Transgender Day of Remembrance is today, November 20. In recognition of this day, which honors transgender lives lost during the previous year, the Human Rights Campaign (HRC) and the Trans People of Color Coalition (TPOCC) released a new report documenting the "disturbingly common" violence against the transgender community.
"A Matter of Life and Death" brings to light the stories of the at least 21 trans people who have been murdered since the beginning of this year, and it estimates there have been at least 74 murders of transgender people since 2013.
“Violence against transgender people –- particularly transgender women of color –- remains an urgent, heartbreaking crisis,” HRC President Chad Griffin said in a statement. “Behind these harrowing statistics are real people who were worthy of safety, dignity, and long, full lives. This epidemic of violence serves as a powerful reminder that lives literally depend on each and every one of us to stand up against hate and violence wherever it occurs.”
The report begins by recounting the story of Monica Loera, a trans woman who was shot and killed at her home in Austin, Texas in late January, and it ends with the story of Noony Norwood, who was shot and killed in Richmond, Virginia earlier this month. Of this year's 21 victims, the report found 96 percent were people of color and 85 percent were trans women.
"When homophobia, racism, sexism, and transphobia are combined, it can have fatal or deadly consequences.
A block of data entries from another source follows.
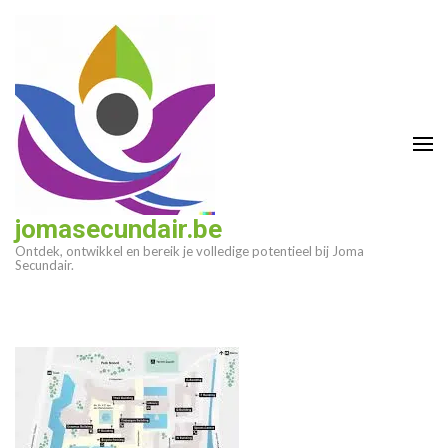
Ga
naar
inhoud
(druk
op
enter)
jomasecundair.be
Ontdek, ontwikkel en bereik je volledige potentieel bij Joma
Secundair.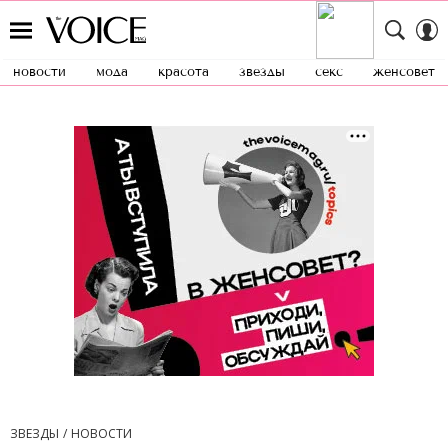
новости
мода
красота
звезды
секс
женсовет
ЗВЕЗДЫ
НОВОСТИ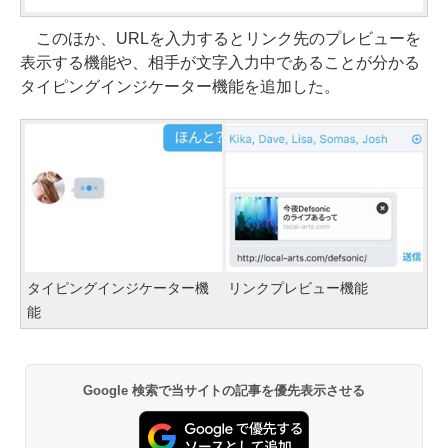
このほか、URLを入力するとリンク先のプレビューを
表示する機能や、相手が文字入力中であることが分かる
タイピングインジケーター機能を追加した。
タイピングインジケーター機
リンクプレビュー機能
能
Google 検索で当サイトの記事を優先表示させる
Because of all of the different prejudices that trans women of color can face with their intersecting identities, it has often put them at the crosshairs of hate," Sarah McBride, National Press Secretary for HRC, told NBC OUT.
While the report notes there were at least 21 murders of transgender people this year, McBride told NBC OUT the number could possibly be higher -- and she said accurate data regarding anti-LGBTQ hate crimes is needed in order to fight back against this type of violence.
"Reports of fatal violence against transgender people are routinely silenced, made invisible, underreported and undercounted," said HRC President Chad Griffin and TPOCC Director Kylar W. Broadus in a joint statement included in the report.
The Matthew Shepard and James Byrd Act requires the FBI to track data related to gender-based hate crimes, and the "Matter of Life and Death" and report calls for local law enforcement leaders to "make data reporting a priority" and "make certain that all crimes where there is evidence of prejudice are reported to the Federal Bureau of Investigation."
"We have to continue to push against anti-LGBTQ stigma and prejudice. Making sure the data is more accurate so we can get a picture is a tangible step. We also need law enforcement to be trained and respectful of transgender people," McBride told NBC OUT.
"Pushing against stigma and prejudice means passing comprehensive anti-discrimination laws that protect LGBTQ people from prejudice in employment, housing, public accommodations and federal programs. A lot of people facing violence are those who have faced discrimination in other aspects, those who have been pushed out of their homes and are forced onto the streets. It requires all of us to demand change and to not tolerate hate, and we must push policymakers to fight that same fight," McBride added."